An international expedition surveying the seabed off the Bulgarian coast of the Black Sea, where thousands of years ago large areas of land were inundated as the water level rose following the last Ice Age, has been making some astounding discoveries.
"We’re endeavouring to answer some hotly-debated questions about when the water level rose, how rapidly it did so and what effects it had on human populations living along this stretch of the Bulgarian coast of the Black Sea,” said Professor Jon Adams, Founding Director of the University of Southampton’s Centre for Maritime Archaeology and Principle Investigator on the Black Sea Maritime Archaeology Project (Black Sea MAP).

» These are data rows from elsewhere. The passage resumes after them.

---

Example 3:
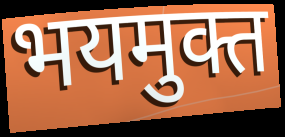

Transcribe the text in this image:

भयमुक्त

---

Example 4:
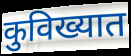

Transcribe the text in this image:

कुविख्यात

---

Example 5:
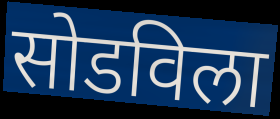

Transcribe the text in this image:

सोडविला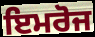
ਇਮਰੋਜ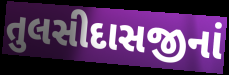
તુલસીદાસજીનાં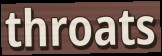
throats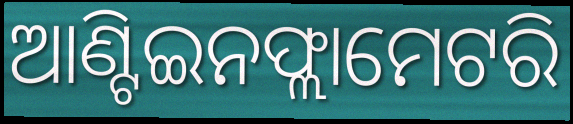
ଆଣ୍ଟିଇନଫ୍ଲାମେଟରି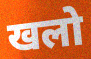
खलो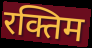
रक्तिम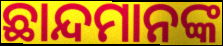
ଛାନ୍ଦମାନଙ୍କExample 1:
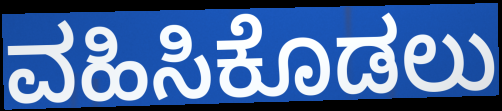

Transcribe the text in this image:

ವಹಿಸಿಕೊಡಲು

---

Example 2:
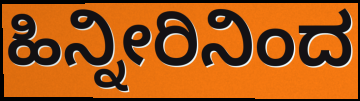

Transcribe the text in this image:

ಹಿನ್ನೀರಿನಿಂದ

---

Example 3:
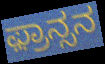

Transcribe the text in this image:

ಫ಼್ರಾನ್ಸನ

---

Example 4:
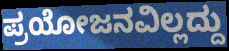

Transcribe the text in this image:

ಪ್ರಯೋಜನವಿಲ್ಲದ್ದು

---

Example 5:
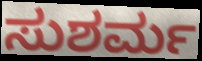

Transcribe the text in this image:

ಸುಶರ್ಮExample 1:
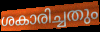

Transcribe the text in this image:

ശകാരിച്ചതും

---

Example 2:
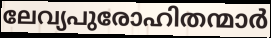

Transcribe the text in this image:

ലേവ്യപുരോഹിതന്മാർ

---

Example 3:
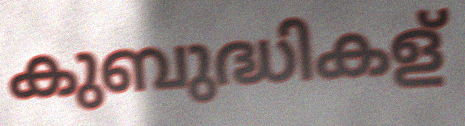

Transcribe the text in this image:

കുബുദ്ധികള്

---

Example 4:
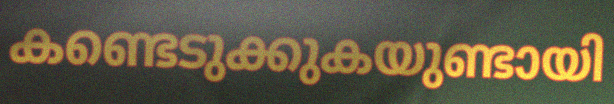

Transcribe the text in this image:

കണ്ടെടുക്കുകയുണ്ടായി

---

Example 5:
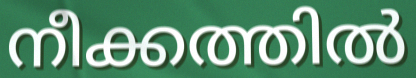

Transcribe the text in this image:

നീക്കത്തിൽ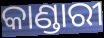
କାଣ୍ଡାରୀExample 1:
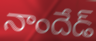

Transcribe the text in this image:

నాందేడ్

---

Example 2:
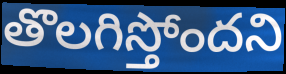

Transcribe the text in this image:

తొలగిస్తోందని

"As such, the primary focus of this project – and the scope of our funding from the EEF – is to carry out geophysical surveys to detect former land surfaces buried below the current sea bed, take core samples and characterise and date them, and create a palaeoenvironmental reconstruction of Black Sea prehistory,” Professor Adams added.

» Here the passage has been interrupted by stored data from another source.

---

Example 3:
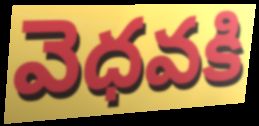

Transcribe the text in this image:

వెధవకి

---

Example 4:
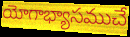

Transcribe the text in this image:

యోగాభ్యాసముచే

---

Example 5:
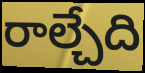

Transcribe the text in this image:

రాల్చేదిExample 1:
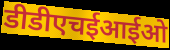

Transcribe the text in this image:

डीडीएचईआईओ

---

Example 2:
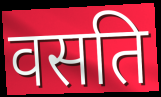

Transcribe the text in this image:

वसति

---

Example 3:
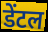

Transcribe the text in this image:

डेंटल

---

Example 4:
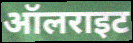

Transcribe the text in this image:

ऑलराइट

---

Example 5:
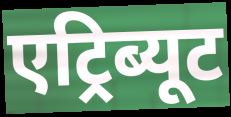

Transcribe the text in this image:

एट्रिब्यूट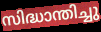
സിദ്ധാന്തിച്ചു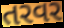
તરવરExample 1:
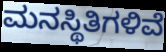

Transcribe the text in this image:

ಮನಸ್ಥಿತಿಗಳಿವೆ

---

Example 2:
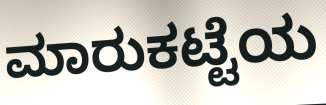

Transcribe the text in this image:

ಮಾರುಕಟ್ಟೆಯ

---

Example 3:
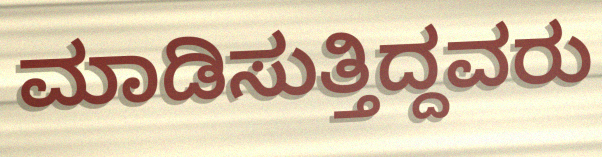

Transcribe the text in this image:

ಮಾಡಿಸುತ್ತಿದ್ದವರು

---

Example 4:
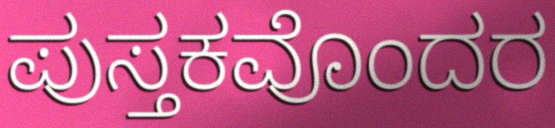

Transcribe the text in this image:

ಪುಸ್ತಕವೊಂದರ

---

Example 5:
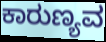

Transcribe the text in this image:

ಕಾರುಣ್ಯವ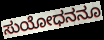
ಸುಯೋಧನನೂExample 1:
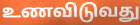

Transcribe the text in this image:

உணவிடுவது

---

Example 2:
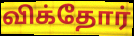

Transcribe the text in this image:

விக்தோர்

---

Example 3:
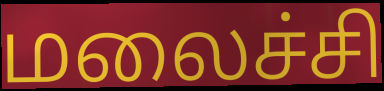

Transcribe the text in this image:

மலைச்சி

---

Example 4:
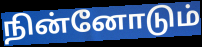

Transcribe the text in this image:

நின்னோடும்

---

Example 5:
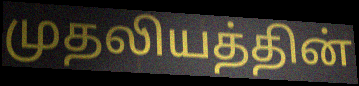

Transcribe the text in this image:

முதலியத்தின்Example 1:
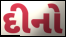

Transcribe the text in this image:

દીનો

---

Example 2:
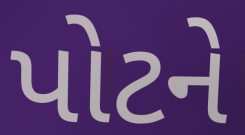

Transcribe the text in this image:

પોટને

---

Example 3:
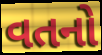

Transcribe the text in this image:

વતનો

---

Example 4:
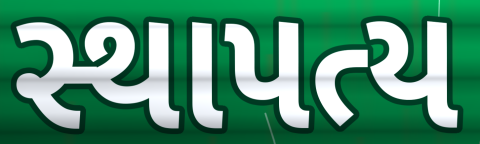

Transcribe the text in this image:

સ્થાપત્ય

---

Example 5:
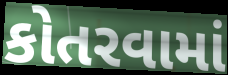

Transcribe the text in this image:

કોતરવામાં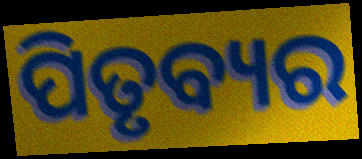
ପିତୃବ୍ୟର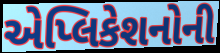
એપ્લિકેશનોની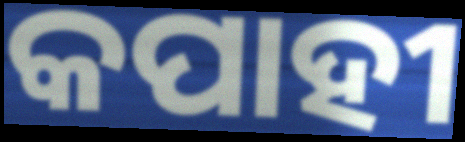
କପାହୀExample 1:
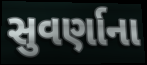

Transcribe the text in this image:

સુવર્ણાના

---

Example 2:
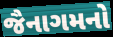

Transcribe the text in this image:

જૈનાગમનો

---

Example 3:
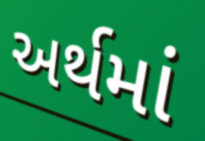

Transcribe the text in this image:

અર્થમાં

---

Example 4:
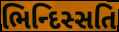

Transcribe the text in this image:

ભિન્દિસ્સતિ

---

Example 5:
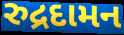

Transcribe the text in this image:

રુદ્રદામન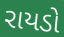
રાયડો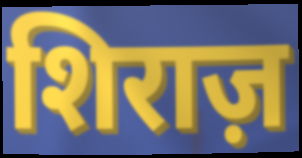
शिराज़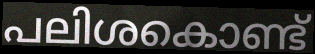
പലിശകൊണ്ട്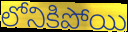
లోనికిపోయి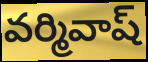
వర్మివాష్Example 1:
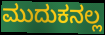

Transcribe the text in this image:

ಮುದುಕನಲ್ಲ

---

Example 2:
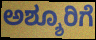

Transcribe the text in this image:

ಅಶ್ಶೂರಿಗೆ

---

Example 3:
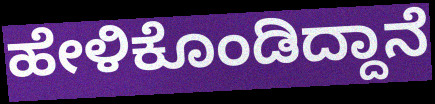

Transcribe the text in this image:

ಹೇಳಿಕೊಂಡಿದ್ದಾನೆ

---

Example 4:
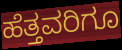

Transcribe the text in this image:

ಹೆತ್ತವರಿಗೂ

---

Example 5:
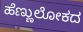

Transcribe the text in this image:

ಹೆಣ್ಣುಲೋಕದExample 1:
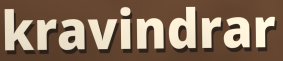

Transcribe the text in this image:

kravindrar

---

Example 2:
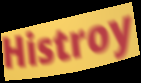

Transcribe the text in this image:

Histroy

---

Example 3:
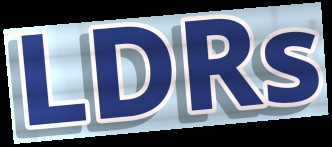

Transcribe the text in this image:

LDRs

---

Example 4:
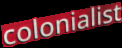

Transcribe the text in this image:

colonialist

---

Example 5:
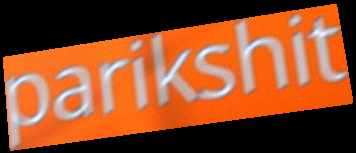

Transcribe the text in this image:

parikshit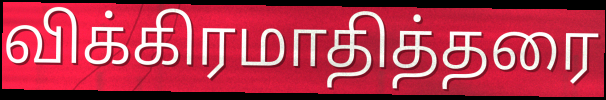
விக்கிரமாதித்தரை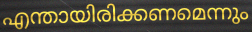
എന്തായിരിക്കണമെന്നും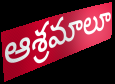
ఆశ్రమాలూ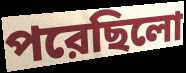
পরেছিলো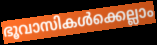
ഭൂവാസികൾക്കെല്ലാം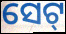
ସେଟ୍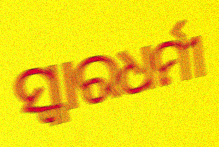
ସ୍କାରଧର୍ମୀ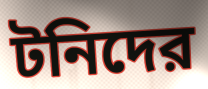
টনিদের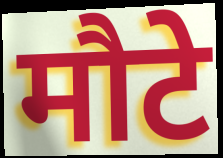
मौटेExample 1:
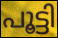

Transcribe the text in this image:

പൂട്ടി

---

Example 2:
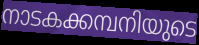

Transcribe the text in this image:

നാടകക്കമ്പനിയുടെ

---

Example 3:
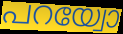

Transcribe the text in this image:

പറയ്വോ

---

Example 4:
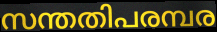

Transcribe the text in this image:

സന്തതിപരമ്പര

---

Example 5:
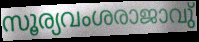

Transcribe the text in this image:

സൂര്യവംശരാജാവു്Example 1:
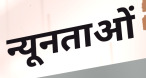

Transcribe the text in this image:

न्यूनताओं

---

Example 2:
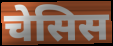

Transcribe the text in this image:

चेसिस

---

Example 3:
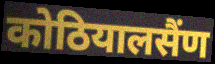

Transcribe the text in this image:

कोठियालसैंण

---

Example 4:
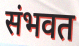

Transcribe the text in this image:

संभवत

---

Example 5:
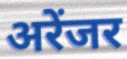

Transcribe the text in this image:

अरेंजरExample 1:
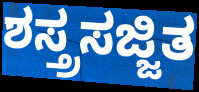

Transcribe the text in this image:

ಶಸ್ತ್ರಸಜ್ಜಿತ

Remotely Operated Vehicles
Based on board the Stril Explorer, an off-shore vessel equipped with some of the most advanced underwater survey systems in the world, the international team of researchers is surveying the sea bed using two Remotely Operated Vehicles (ROVs).
During the surveys, members of Black Sea MAP have also discovered and inspected a rare and remarkable ‘collection’ of more than 40 shipwrecks, many of which provide the first views of ship types known from historical sources, but never seen before. The wrecks, which include those from the Ottoman and Byzantine Empires, provide new data on the maritime interconnectivity of Black Sea coastal communities and manifest ways of life and seafaring that stretch back into prehistory.